Many people who experienced Buffalo Collision’s unique brand of avant-garde music didn’t care for it, to put it mildly. Props to MJF’s Tim Jackson for bringing the Festival into the 21st century with performers like BC and Jason Moran, this year’s commission artist. Moran’s “Feedback” (jazz trio mixed with the looped and manipulated sounds of Jimi Hendrix’s feedback from the 1967 Monterey Pop Festival) also drove some Festival attendees to the exits. They returned later for Dave Brubeck’s celebration of the 50th anniversary of “Time Out.” As I looked out over the Arena crowd, it seemed that all 6,500 seats were full for that event. MJF loves Brubeck and it’s mutual; he’s been a friend to the Festival from the beginning.

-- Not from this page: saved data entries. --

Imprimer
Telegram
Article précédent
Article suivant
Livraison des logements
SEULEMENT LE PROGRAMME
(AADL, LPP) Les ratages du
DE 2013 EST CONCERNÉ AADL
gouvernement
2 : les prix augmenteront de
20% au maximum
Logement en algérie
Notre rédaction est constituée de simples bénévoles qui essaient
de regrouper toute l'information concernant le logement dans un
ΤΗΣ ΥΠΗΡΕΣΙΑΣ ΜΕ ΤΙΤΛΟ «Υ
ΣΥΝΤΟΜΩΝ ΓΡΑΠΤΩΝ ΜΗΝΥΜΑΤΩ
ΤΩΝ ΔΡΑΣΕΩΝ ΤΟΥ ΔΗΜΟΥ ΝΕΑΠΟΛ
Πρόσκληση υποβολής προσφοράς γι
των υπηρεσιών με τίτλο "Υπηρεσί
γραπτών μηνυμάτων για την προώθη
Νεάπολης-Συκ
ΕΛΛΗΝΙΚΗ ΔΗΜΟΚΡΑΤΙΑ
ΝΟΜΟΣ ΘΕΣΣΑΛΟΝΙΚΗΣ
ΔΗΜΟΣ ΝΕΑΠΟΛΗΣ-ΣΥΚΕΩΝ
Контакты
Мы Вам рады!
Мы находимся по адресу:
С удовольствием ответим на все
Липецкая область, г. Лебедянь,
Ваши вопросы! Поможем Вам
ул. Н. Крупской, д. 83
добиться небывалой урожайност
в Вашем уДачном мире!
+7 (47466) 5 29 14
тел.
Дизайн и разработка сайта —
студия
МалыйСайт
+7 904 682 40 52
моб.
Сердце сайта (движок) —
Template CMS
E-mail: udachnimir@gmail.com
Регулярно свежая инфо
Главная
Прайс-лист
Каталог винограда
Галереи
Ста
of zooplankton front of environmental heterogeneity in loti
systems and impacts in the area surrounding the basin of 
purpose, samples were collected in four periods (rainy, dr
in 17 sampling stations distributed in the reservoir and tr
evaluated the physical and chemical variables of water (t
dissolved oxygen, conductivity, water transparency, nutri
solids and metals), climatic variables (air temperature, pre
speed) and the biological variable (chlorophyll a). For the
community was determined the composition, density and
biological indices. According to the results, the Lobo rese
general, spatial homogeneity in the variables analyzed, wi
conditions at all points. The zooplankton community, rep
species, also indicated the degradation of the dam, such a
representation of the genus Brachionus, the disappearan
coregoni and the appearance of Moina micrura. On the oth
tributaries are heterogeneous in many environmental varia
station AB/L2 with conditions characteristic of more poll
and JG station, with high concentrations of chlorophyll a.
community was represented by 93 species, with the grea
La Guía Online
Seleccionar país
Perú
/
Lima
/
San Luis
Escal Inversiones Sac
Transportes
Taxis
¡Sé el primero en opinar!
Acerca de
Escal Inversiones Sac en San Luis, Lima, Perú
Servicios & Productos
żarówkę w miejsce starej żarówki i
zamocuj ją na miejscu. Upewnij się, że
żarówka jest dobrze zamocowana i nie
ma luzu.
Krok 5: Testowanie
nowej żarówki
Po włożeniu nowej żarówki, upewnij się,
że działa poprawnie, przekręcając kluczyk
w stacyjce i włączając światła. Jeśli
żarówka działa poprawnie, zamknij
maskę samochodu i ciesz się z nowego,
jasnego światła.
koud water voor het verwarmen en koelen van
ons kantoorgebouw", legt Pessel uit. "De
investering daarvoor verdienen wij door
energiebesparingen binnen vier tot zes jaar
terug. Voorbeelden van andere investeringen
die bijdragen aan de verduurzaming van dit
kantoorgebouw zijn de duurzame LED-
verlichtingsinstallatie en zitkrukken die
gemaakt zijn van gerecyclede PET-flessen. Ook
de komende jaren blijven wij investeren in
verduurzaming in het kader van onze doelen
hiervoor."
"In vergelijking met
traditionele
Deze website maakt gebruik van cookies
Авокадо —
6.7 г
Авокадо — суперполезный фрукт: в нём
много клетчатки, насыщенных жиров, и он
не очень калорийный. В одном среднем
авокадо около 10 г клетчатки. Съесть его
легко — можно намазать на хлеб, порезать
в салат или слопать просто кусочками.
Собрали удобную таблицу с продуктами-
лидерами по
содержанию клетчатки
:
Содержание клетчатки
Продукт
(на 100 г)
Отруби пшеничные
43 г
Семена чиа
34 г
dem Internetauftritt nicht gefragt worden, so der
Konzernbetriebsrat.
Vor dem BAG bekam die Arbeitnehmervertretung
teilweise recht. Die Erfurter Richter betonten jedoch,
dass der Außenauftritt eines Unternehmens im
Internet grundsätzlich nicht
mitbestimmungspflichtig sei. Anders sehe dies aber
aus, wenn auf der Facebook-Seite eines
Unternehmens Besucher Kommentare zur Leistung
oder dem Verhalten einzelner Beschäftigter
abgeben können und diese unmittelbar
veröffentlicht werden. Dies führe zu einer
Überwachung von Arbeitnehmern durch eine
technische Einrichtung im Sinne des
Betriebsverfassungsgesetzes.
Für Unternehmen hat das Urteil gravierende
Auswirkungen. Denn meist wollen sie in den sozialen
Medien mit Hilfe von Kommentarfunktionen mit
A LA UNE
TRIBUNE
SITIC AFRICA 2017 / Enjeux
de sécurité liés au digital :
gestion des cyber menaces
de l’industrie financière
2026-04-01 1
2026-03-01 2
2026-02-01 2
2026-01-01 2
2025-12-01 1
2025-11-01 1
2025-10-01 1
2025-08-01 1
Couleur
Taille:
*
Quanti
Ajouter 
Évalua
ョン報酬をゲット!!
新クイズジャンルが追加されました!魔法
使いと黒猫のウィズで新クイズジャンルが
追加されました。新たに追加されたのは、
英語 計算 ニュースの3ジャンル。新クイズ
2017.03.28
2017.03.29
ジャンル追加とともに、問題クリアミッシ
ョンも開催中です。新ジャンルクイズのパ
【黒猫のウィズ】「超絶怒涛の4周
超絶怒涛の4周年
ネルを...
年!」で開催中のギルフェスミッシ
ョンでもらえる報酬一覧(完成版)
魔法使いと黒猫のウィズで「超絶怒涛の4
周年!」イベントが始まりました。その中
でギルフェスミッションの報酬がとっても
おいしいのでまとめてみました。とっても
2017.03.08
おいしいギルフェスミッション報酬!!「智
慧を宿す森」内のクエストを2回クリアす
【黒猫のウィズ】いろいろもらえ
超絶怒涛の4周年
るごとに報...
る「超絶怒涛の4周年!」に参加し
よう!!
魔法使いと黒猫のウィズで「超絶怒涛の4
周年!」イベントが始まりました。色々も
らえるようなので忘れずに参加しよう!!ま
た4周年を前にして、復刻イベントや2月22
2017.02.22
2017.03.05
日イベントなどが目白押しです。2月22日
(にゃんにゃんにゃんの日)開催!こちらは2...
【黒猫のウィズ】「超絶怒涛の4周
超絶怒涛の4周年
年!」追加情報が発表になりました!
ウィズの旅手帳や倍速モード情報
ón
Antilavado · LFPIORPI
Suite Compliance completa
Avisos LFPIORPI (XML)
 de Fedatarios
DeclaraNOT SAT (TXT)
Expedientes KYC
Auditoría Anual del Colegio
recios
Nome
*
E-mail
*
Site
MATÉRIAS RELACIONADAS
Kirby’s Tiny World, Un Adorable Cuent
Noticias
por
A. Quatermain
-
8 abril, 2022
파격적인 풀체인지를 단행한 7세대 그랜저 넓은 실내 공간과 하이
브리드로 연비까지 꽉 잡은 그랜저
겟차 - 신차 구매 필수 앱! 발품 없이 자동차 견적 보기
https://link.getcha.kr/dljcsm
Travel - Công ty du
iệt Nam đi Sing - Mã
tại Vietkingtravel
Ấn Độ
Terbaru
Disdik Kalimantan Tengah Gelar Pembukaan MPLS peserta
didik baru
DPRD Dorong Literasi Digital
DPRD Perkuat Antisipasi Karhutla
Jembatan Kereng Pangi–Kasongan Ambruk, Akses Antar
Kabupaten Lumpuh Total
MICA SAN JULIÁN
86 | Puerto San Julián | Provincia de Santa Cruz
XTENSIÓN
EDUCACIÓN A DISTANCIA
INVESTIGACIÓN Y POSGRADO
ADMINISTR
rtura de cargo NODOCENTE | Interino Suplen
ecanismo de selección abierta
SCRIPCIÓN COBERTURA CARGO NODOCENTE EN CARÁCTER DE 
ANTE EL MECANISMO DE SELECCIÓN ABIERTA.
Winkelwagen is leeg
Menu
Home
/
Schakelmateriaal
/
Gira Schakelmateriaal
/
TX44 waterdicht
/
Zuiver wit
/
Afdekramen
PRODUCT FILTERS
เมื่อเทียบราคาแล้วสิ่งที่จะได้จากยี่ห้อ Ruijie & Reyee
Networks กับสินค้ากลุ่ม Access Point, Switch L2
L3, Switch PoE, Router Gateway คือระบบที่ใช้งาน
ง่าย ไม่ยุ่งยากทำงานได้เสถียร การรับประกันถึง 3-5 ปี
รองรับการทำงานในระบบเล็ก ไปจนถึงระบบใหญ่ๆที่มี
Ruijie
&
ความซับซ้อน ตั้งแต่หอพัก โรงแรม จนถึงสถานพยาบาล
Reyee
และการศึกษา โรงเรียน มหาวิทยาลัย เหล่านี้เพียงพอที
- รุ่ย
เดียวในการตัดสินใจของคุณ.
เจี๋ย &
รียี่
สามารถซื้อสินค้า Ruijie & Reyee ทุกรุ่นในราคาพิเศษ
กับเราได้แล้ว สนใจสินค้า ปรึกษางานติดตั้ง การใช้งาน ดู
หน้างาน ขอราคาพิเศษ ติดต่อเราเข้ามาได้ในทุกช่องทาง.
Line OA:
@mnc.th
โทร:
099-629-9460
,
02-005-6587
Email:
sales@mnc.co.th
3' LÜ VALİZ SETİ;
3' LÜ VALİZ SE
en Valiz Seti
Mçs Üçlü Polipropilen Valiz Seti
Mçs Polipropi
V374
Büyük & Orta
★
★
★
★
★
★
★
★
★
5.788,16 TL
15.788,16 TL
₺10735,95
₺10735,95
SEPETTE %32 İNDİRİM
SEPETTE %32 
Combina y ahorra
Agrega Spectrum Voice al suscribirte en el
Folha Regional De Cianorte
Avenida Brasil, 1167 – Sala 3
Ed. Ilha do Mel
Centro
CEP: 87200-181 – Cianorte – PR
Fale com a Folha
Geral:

We chose Moran over a performance by the Toshiko Akiyoshi-Lew Tabackin Quartet; both were scheduled for 7 p.m. on Saturday. That one really hurt. I’ve never seen Akiyoshi perform, but at least I was able to hear her speak earlier in the afternoon, in a conversation hosted by journalist Yoshi Kato. We learned how a Japanese girl growing up in Manchuria in the 1930s and ’40s fell in love with jazz and started on her path to NEA Jazz Master. Think about that.
High points: Russell Malone’s achingly beautiful take on “Time After Time.” When Malone plays a ballad, he’s a dangerous man. The infectious rhythms of Forro After Dark. Jazz at Lincoln Center Orchestra: a peerless performance, plus a sweaty hug afterward from bassist Carlos Henriquez (and, later, running into much of the band at the Hyatt Hotel lobby bar). Seeing Elling sprawled on the lawn among the picnic tables. Dee Dee Bridgewater’s no-holds-barred late-night show at Dizzy’s Den. Cuban pianist Alfredo Rodriguez’s ravishing version of “Body and Soul.” Moran, Tarus Mateen, and Nasheet Waits, always exciting. Vijay Iyer.
Low points: The afternoon sun baking my head during Scofield’s Piety Street Band set in the Arena. Not being able to see/hear everyone/everything I wanted—Raul Midon, Ruthie Foster, the screening of the new Oscar Brown Jr. documentary, the Peter Erskine-Alan Pasqua Trio, Akiyoshi and Tabackin, Soulive with John Scofield, more of dishy young trumpeter Dominick Farinacci, more of Jonathan Batiste. And finding out too late that the chowder cart also sold lobster rolls. Besides all that, the Festival was perfection.